_Problem statement_.
Among the entries below, extract exactly the lines that run from the one with "587 527 3.71" through the one with "506 904 2.54", both ends included.

_Task inputs_.
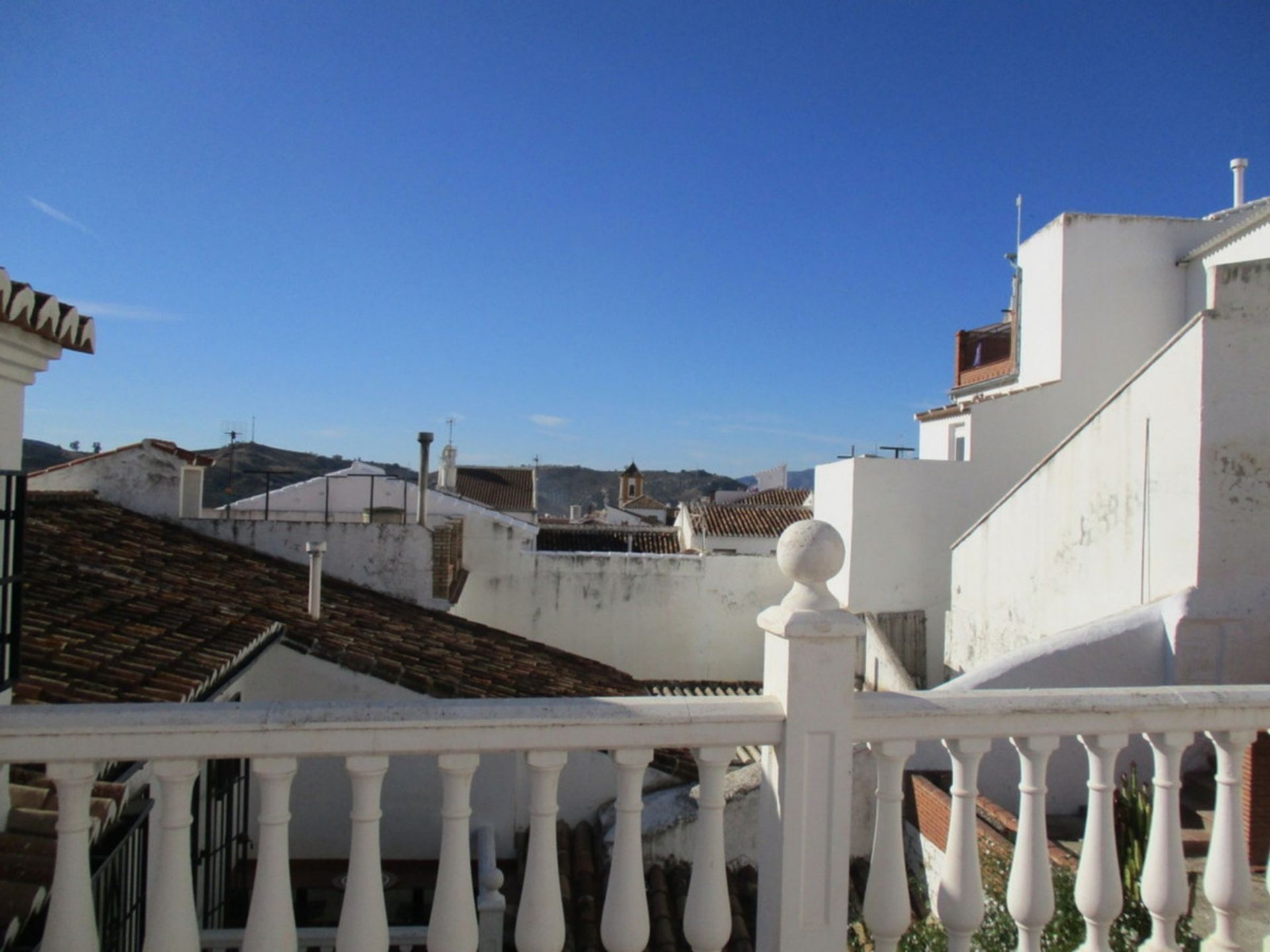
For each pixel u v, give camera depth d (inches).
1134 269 627.2
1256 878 189.5
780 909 104.3
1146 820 187.3
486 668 406.6
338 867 283.0
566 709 100.7
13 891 106.3
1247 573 287.1
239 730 94.0
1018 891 112.6
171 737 93.2
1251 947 128.6
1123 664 290.8
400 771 288.4
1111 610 343.3
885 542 630.5
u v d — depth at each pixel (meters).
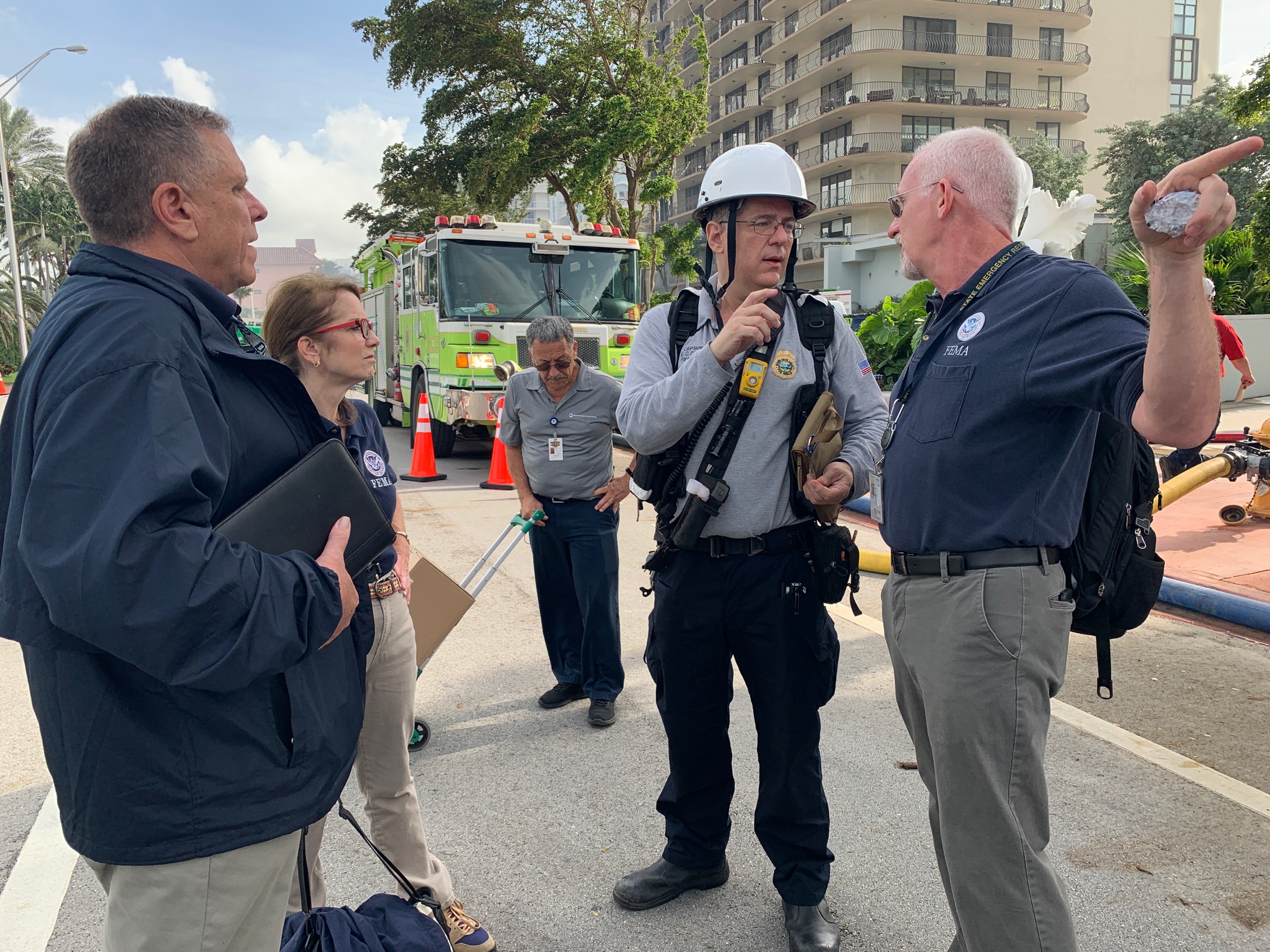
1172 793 3.03
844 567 2.26
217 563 1.18
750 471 2.26
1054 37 47.12
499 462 9.56
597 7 22.27
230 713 1.29
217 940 1.33
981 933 1.76
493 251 10.23
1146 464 1.90
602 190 22.12
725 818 2.55
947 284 1.88
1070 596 1.76
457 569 6.26
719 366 2.07
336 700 1.47
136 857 1.26
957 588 1.77
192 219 1.36
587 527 3.71
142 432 1.15
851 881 2.61
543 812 3.04
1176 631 4.69
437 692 4.12
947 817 1.79
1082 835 2.79
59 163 50.69
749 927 2.43
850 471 2.23
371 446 2.39
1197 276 1.26
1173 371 1.29
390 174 25.72
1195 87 55.19
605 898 2.56
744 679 2.45
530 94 23.00
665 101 21.11
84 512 1.11
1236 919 2.38
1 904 2.52
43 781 3.24
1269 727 3.51
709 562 2.32
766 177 2.21
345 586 1.39
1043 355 1.60
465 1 21.11
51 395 1.16
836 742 3.50
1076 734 3.49
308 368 2.07
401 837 2.30
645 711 3.89
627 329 10.48
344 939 1.75
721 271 2.37
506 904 2.54
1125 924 2.37
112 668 1.24
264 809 1.34
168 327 1.24
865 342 14.53
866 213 47.53
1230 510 6.62
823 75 48.59
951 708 1.75
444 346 9.98
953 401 1.75
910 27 45.50
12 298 42.28
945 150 1.87
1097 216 36.88
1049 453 1.69
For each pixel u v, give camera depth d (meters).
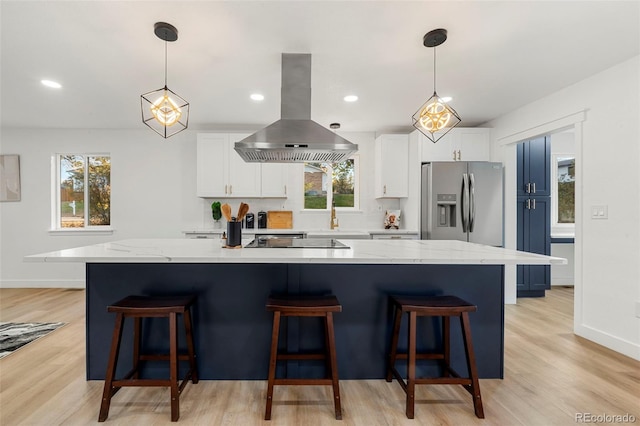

_Reply to the exercise_.
587 527 3.71
142 432 1.15
851 881 2.61
543 812 3.04
1176 631 4.69
437 692 4.12
947 817 1.79
1082 835 2.79
59 163 50.69
749 927 2.43
850 471 2.23
371 446 2.39
1197 276 1.26
1173 371 1.29
390 174 25.72
1195 87 55.19
605 898 2.56
744 679 2.45
530 94 23.00
665 101 21.11
84 512 1.11
1236 919 2.38
1 904 2.52
43 781 3.24
1269 727 3.51
709 562 2.32
766 177 2.21
345 586 1.39
1043 355 1.60
465 1 21.11
51 395 1.16
836 742 3.50
1076 734 3.49
308 368 2.07
401 837 2.30
645 711 3.89
627 329 10.48
344 939 1.75
721 271 2.37
506 904 2.54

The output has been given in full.